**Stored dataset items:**
★ ★ ★ ★ ★ ★ ★

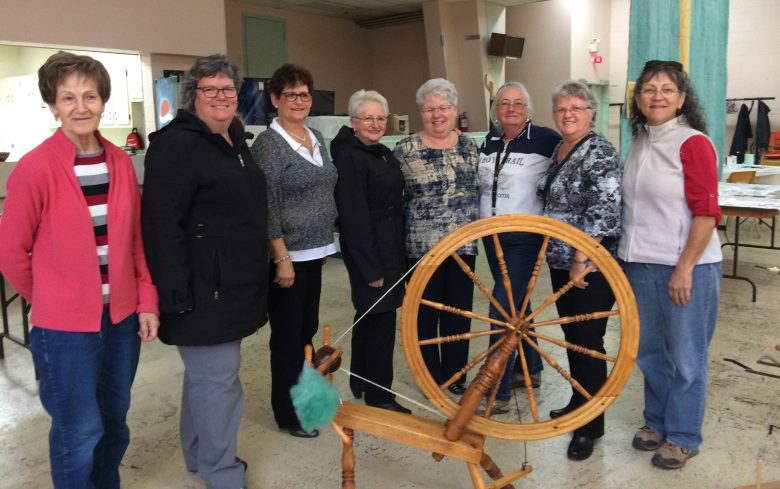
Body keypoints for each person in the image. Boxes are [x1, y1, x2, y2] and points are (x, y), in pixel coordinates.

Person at [0, 51, 159, 489]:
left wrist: (145, 300)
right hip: (64, 329)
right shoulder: (35, 167)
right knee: (79, 430)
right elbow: (11, 251)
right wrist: (50, 297)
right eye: (68, 98)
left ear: (103, 100)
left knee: (115, 422)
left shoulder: (121, 163)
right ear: (52, 104)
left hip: (122, 319)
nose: (80, 106)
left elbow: (135, 243)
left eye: (89, 96)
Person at [142, 54, 268, 489]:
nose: (221, 97)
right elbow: (161, 225)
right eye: (210, 89)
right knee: (219, 383)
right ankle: (222, 472)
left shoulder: (234, 138)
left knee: (206, 378)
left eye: (228, 89)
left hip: (231, 284)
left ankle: (200, 456)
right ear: (193, 96)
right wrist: (173, 294)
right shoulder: (176, 145)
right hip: (200, 289)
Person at [620, 60, 722, 470]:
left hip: (687, 267)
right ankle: (657, 422)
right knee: (649, 353)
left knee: (686, 357)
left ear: (681, 98)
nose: (656, 96)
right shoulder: (640, 140)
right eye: (648, 89)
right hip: (641, 265)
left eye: (666, 89)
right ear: (638, 98)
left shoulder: (692, 142)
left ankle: (683, 436)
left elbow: (707, 212)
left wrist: (685, 268)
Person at [250, 63, 338, 438]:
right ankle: (288, 414)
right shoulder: (268, 146)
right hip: (288, 258)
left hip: (316, 251)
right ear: (275, 99)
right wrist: (282, 257)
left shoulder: (315, 135)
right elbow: (266, 206)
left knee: (306, 330)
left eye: (304, 94)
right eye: (290, 95)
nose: (299, 101)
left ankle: (307, 402)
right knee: (288, 338)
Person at [538, 80, 621, 461]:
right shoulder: (562, 147)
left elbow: (604, 211)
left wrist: (580, 259)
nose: (567, 114)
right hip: (562, 262)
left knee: (588, 341)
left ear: (591, 112)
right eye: (560, 108)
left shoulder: (599, 151)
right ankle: (578, 401)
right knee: (573, 337)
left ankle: (589, 427)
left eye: (576, 107)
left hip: (590, 265)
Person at [478, 81, 561, 413]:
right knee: (516, 304)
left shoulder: (545, 139)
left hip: (524, 238)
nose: (510, 108)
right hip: (490, 236)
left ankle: (496, 388)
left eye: (517, 103)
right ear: (496, 110)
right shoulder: (489, 141)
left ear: (528, 109)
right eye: (503, 103)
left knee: (502, 306)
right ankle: (532, 368)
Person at [393, 78, 480, 396]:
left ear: (455, 110)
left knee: (458, 314)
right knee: (425, 315)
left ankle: (456, 374)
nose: (437, 114)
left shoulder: (470, 147)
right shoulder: (405, 149)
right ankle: (429, 376)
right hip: (420, 247)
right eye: (430, 109)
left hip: (463, 246)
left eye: (443, 107)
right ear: (421, 113)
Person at [331, 89, 411, 414]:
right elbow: (353, 217)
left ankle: (362, 381)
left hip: (388, 243)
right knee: (381, 321)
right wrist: (370, 267)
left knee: (368, 315)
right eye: (368, 118)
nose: (376, 124)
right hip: (372, 250)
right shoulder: (350, 157)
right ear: (353, 122)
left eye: (380, 118)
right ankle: (381, 395)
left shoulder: (376, 151)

★ ★ ★ ★ ★ ★ ★

**TASK DETAILS:** Print the data above from its first line through the line that has "right elbow: (11, 251)", exactly and with nothing else, omitting pictures.

**TASK RESULT:**
Body keypoints for each person in the image. Boxes are [x1, y1, x2, y2] and points are (x, y), in pixel coordinates.

Person at [0, 51, 159, 489]:
left wrist: (145, 300)
right hip: (64, 329)
right shoulder: (35, 167)
right knee: (79, 430)
right elbow: (11, 251)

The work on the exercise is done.